“With only twenty millions of coin, and three or four hundred millions of circulating paper, public and private, nothing is necessary but a general panic, produced either by failures, invasions, or any other cause, and the whole visionary fabric vanishes into air, and shows that paper is poverty, that it is only the ghost of money, and not money itself.”
Thomas Jefferson, Letter to Edward Carrington, 1788
“People criticize owning bullion because there’s no yield. But there’s a reason everything else needs a yield, to compensate you for things like obsolescence risk, business-cycle risk and management risk, all of the things that gold does not have.
We’re not gold bugs, but there’s a reason humanity has tended to use gold as an alternative to man-made currency – it’s the only virtually infinite-duration asset in the world.”

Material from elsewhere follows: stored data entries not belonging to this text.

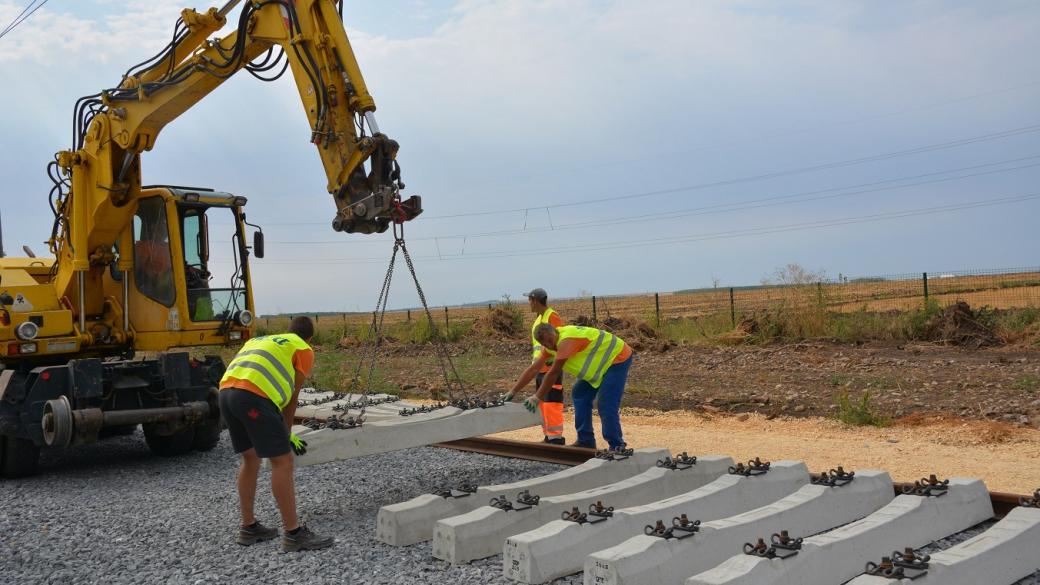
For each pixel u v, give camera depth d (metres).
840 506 5.87
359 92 7.92
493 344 24.70
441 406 8.23
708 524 5.09
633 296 67.38
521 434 11.01
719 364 17.11
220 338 10.45
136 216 10.46
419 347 24.67
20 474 9.13
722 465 7.00
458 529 5.38
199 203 10.30
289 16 8.25
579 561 5.11
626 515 5.40
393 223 7.74
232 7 9.31
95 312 10.67
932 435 9.38
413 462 8.93
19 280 10.34
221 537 6.26
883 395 12.25
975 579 4.52
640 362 18.19
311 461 6.72
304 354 5.96
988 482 7.14
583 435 8.53
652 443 9.48
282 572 5.32
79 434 8.82
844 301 22.52
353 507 7.15
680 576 4.72
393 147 7.85
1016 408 10.58
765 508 5.54
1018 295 29.80
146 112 9.45
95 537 6.36
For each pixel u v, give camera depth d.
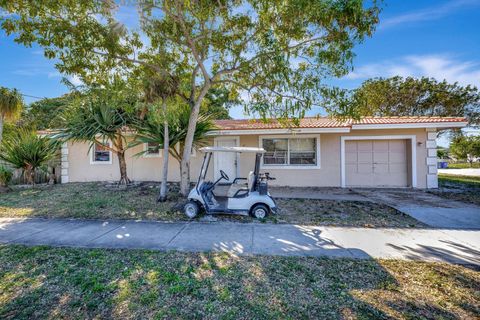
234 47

Matthew McLennan, First Eagle Funds
The whole spectacle of the health of the global economy pirouetting on the decision of an American Banker, or perhaps more properly, the Viceroy of Wall Street, on whether to symbolically raise a benchmark interest rate, tied to an avalanche of internationally distributed paper claim checks for conceptual ephemera and political promises, must be one of the oddest things that we have come to take for granted in our modern society today. Even moreso than the atavistic significance of the merely human, in an age when soulless, corporate behemoths freely roam across the land and the seas.
At the height of the British Empire, it is not clear that even the dowager Queen Victoria held that sort of whimsical power. This sort of individual discretion is more reminiscent of the barbarity of former ages, of pharaonic Egypt, of the Mongol hordes, or of the cults of the dark gods that fed on beating hearts torn from human sacrifices.
Such is the power of the modern religion of the markets, and with those who would displace God to make way for the overheated imaginings of their restless wills and fancies.